Dorothy Norman, Clwyd
Take a detour and discover the heady charms of China
China has 13 Buddhist and Taoist holy mountains. These are not towering, snow-capped peaks but rugged outcrops, manageable by a fit walker in a day. Locals love to summit them predawn to witness yunhai, the morning sea of cloud. You can take the chairlift or a bus on some routes, but a walk up centuries-old paths past pagodas, grottos and monasteries provides welcome exercise for the transport-weary tourist.
After shuffling around the terracotta warriors site near Xian, take a bus to Huashan and stretch your legs by climbing steep granite steps to the ridge, where narrow paths are flanked by sheer drops with a single wire as a handrail. When visiting the ancient irrigation system at Dujiangyan, add a day for sprawling Qingchengshan. Majestic Emeishan, meanwhile, is less than two hours from Chengdu. If you have control of your itinerary, make sure you set aside time for these physical and spiritual delights.
David Syme, Edinburgh
A cycle tour of friends and family helped me get in shape
Just back from 15 months nannying in Washington DC, I was temporarily unemployed and certainly overweight from drinking too much iced coffee laced with coffee ice cream. The answer was to make a tour by bicycle of friends and relations in south-east England. I had a sit-up-and-beg, gearless bike with a basket in front and a carrier on the mudguard. Armed with a few clothes, my American “journal” and whatever sustenance was needed, I set off.
On most days I rode 30 miles on average, but on one day clocked up more than 40 in blistering heat, up and down hills between Findon in Sussex and Fareham in Hampshire, keeping off main roads and out of traffic. The distance on the last day, from Hedge End to Lechlade, was a mammoth 60 miles. I remember stopping to eat an orange barely 200 yards from the house we moved to five years later. Though I wasn’t much lighter on my return, I was fitter.
Annabel Bailey, Berkshire
Don’t become a running joke in sun-baked Lanzarote
My way to fitness was an “active” holiday at La Santa, in Lanzarote. I was two stone overweight and went with some friends from my local running club, so I got plenty of exercise.
Every morning there were three runs, covering 10km, 5km and 1km – so a maximum of about six miles. I’d always fancied running, and thought I’d be well up for the 10km route in the morning. This was a bit ambitious but I had to start somewhere.

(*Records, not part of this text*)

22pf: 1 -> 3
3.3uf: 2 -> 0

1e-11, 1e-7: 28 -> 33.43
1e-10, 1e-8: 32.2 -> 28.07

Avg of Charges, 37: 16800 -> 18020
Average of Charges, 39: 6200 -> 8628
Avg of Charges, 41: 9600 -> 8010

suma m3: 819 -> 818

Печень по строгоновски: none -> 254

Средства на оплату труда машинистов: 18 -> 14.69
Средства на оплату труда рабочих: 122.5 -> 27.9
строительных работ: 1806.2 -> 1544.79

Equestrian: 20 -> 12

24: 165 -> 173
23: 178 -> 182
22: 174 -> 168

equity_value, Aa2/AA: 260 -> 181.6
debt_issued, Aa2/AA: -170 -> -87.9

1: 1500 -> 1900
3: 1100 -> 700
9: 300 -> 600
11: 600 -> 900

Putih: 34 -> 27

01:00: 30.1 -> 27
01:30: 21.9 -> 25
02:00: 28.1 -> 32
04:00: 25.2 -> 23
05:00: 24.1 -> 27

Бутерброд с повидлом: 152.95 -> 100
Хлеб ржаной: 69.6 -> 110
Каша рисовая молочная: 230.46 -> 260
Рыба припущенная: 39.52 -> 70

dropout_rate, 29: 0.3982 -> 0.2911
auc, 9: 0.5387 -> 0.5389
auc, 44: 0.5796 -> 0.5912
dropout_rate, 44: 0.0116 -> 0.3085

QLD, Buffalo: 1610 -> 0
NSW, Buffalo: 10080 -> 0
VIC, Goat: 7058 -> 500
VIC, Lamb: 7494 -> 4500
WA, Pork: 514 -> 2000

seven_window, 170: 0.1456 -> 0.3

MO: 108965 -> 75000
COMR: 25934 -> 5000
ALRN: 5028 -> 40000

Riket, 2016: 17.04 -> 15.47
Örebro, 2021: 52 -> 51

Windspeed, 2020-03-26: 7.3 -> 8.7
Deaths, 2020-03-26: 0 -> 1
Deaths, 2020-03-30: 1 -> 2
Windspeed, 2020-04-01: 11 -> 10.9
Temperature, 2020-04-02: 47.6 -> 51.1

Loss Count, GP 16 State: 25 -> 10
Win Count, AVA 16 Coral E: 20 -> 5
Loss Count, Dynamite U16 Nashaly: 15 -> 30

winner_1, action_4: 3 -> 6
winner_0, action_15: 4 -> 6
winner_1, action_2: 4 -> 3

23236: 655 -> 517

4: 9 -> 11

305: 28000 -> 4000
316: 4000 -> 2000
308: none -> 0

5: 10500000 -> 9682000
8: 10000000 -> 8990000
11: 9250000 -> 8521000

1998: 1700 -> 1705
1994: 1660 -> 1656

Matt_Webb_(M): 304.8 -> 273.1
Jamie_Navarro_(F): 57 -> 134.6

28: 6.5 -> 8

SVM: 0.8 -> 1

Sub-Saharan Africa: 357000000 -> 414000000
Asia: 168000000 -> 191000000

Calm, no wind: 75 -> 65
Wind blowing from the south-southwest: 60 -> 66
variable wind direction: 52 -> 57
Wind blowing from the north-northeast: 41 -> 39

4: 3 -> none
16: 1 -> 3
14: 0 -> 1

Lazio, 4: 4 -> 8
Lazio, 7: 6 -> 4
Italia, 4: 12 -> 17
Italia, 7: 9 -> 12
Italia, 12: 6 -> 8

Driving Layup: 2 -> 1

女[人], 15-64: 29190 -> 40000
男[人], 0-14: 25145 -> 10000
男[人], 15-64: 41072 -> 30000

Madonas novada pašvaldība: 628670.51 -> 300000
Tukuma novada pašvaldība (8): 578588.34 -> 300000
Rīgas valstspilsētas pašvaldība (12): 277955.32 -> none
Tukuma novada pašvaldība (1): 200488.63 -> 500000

The “leaders” of the pack were all David Hasselhoff lookalikes in red shorts. I started on the 10km run and quickly found myself at the back of the group. The second one, covering 5km, followed on from the first and I thought I would just tag along on the end. The final run was over a distance of just 1km but I ended up walking behind everyone on my own. The moral? Never run before you can walk.
Helen Brunton, Essex
A Staffordshire stately home was the perfect tonic
Hoar Cross Hall (hoarcross.co.uk) in Staffordshire is the perfect place for a weekend or midweek well-being break. On our last visit, we enjoyed two nights and days, walked in the beautifully kept gardens spending quality time together. We sunbathed on comfortable loungers. When the weather changed, as it so often does, we relaxed with spa treatments, exercise classes and, while sitting by the side of a large indoor pool, caught up on some long-neglected reading.
We enjoyed wonderful food served by attentive waiters, in exceptional surroundings. Finally, we ended our day enjoying a bottle of wine together, feeling relaxed and ready for another lazy day of pampering.